Diam-diam Beng San yang menonton pertempuran ini mengangguk-angguk maklum dan kagum akan kehebatan Iweekang dari pemuda pucat itu.

“Ha, nona jelita. Kau lihat, sedangkan senjata-senjata kita begini rukun, saling melekat tak mau lepas. Bukankah baik sekali kalau kita meniru mereka……?” kata pula Giam Kin dengan nada suara ceriwis sekali.

Tangan kirinya bergerak dan secara kurang ajar dia mengelus-elus lengan kanan Thio Bwee yang berkulit halus!

Gadis itu marah, membentak keras dan memukulkan tangan kirinya. Namun ia memang sudah kalah tenaga, begitu mengeluarkan bentakan tiba-tiba pedangnya terbetot oteh lawan dan terlepas dari tangannya.

Betapapun juga, murid Hoa-san-pai ini tidak mau menyerah begitu saja. la menubruk maju mengirim pukulan-pukulan dengan tangan kiri sedangkan tangan kanannya merampas pedangnya kembali. Memang hebat Thio Bwee, dalam keadaan demikian ia masih mampu memperbaiki kedudukannya yang sudah hampir kalah.

Kenekatannya ini sama sekali tak pernah terduga oleh Giam Kin yang memandang rendah, maka begitu melihat datangnya pukulan-pukulan yang amat berbahaya, terpaksa ia melangkah mundur dan pedang rampasannya dapat dirampas kembali oleh Thio Bwee.

Pada saat itu berkelebat dua sosok bayangan dan terdengar bentakan.
“Siapa berani bermain gila di Hoa-san?”

Giam Kin melangkah mundur dua tindak dan mengangkat kepala, tersenyum nakal memandang kepada dua orang yang baru datang. Yang seorang adalah seorang laki-laki yang gagah perkasa, sikapnya keren sekali, biarpun sudah lebih empat puluh tahun usianya, namun masih nampak muda dan gagah.

Yang seorang wanita, belum tiga puluh tahun, cantik berpakaian sederhana, juga wajah yang cantik ini keren dan berpengaruh. Sekali pandang saja Beng San dengan girang mengenal bahwa laki-laki itu adalah Hoa-san It-kiam Kwa Tin Siong sedangkan yang wanita adalah Kiam-eng-cu Liem Sian Hwa, dua orang dari Hoa-san Sie-eng yang tersohor.

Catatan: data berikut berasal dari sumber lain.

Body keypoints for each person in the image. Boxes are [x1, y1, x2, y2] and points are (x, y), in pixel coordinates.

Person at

Yang tadi membentak adalah Liem Sian Hwa yang terkenal keras wataknya. Sebaliknya Kwa Tin Siong bermata tajam, dapat melihat bahwa orang muda itu biarpun mukanya pucat dan tersenyum-senyum selalu, bukanlah orang sembarangan.

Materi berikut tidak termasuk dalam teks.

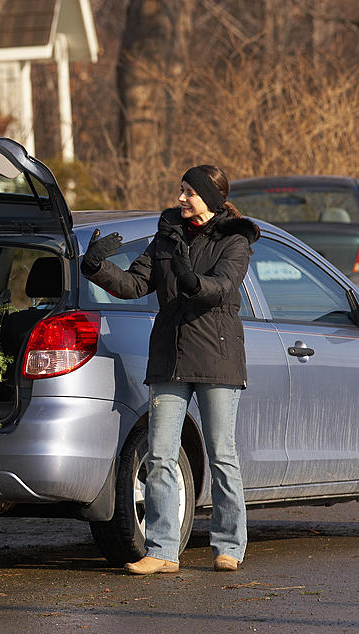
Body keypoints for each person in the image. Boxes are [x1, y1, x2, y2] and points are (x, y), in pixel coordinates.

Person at [80, 165, 260, 574]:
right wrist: (96, 267)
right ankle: (161, 550)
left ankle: (229, 544)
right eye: (180, 191)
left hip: (217, 358)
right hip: (169, 358)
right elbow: (133, 285)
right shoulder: (167, 235)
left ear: (211, 200)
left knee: (221, 454)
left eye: (188, 193)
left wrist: (190, 280)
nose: (180, 198)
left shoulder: (235, 240)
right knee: (160, 455)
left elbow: (223, 288)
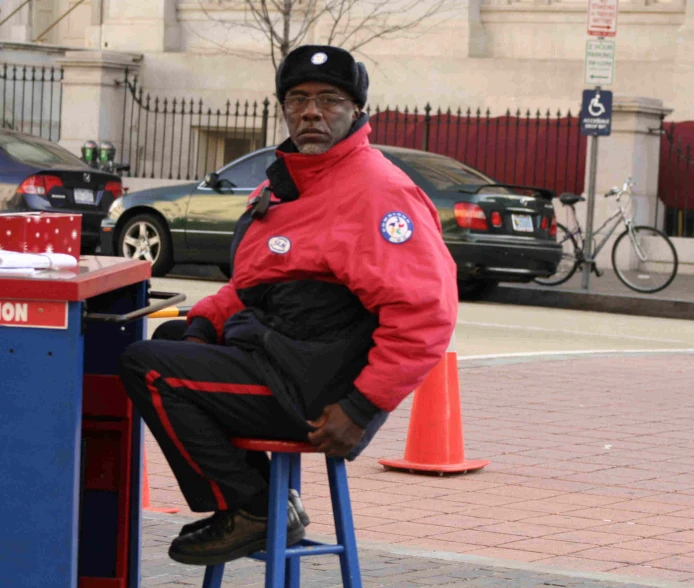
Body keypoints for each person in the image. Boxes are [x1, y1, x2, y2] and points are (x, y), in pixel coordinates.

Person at [118, 44, 458, 567]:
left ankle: (254, 509)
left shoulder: (378, 191)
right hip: (277, 354)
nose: (311, 112)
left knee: (148, 368)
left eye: (329, 100)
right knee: (171, 342)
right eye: (297, 99)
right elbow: (257, 282)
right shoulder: (289, 183)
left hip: (317, 393)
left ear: (357, 111)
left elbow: (426, 315)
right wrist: (206, 320)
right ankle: (267, 505)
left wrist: (362, 407)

Di lain fihak Giam Kin memperhatikan dua orang itu, lalu tertawa dan berkata seenaknya,

“Siapa berani main gila? Tidak ada yang bermain gila kecuali orang-orang Hoa-san-pai sendiri. Suhengnya gagah perkasa dan tampan, sumoinya cantik jelita dan lihai, benar-benar mengagumkan…..”

Ia tertawa lagi dan aneh sekali, wajah Kwa Tin Siong dan Liem Sian Hwa menjadi merah ketika mereka saling lirik. Kwa Tin Siong maju menghampiri Giam Kin dan berkata.

“Sahabat di depan siapakah, dari partai mana dan apa alasannya bermain-main senjata dengan murid keponakanku?”

Kini Giam Kin mengangkat kedua tangan menghormat, namun sikapnya masih penuh sifat main-main dan mengejek.

“Aku yang muda bernama Giam. Aku memenuhi pesanan suhu untuk menghadiri ulang tahun Hoa-san-pai dan melihat-lihat. Siapa tahu sampai disini belum ada apa-apa. Kebetulan bertemu dengan nona cilik murid Hoa-san-pai, ingin berkenalan secara baik-baik…..”

Liem Sian Hwa sudah marah sekali, akan tetapi Kwa Tin Siong memberi tanda dengan kedipan mata, lalu berkata lagi,

“Orang muda she Giam, siapakah nama gurumu yang mulia?”

“Ha-ha-ha, orang-orang Hoa-san-pai, kalian bermata tajam. Memang guruku orang mulia, kecil-kecil dia masih raja di utara….. ha-ha-ha…..”

Kalau Liem Sian Hwa menjadi makin mendongkol, adalah Kwa Tin Siong yang menjadi kaget betul. Cepat dia menjura, memberi hormat sambil berkata,

“Apakah yang dijuluki orang Siauw-ong-kwi…..?”

Giam Kin tersenyum lagi sambil memutar-mutar biji matanya.
“Kau juga berani menyebut suhuku Setan Kecil? Awas kau, Hoa-san It-kiam, kalau guruku mendengar kau takkan berkepala lagi!”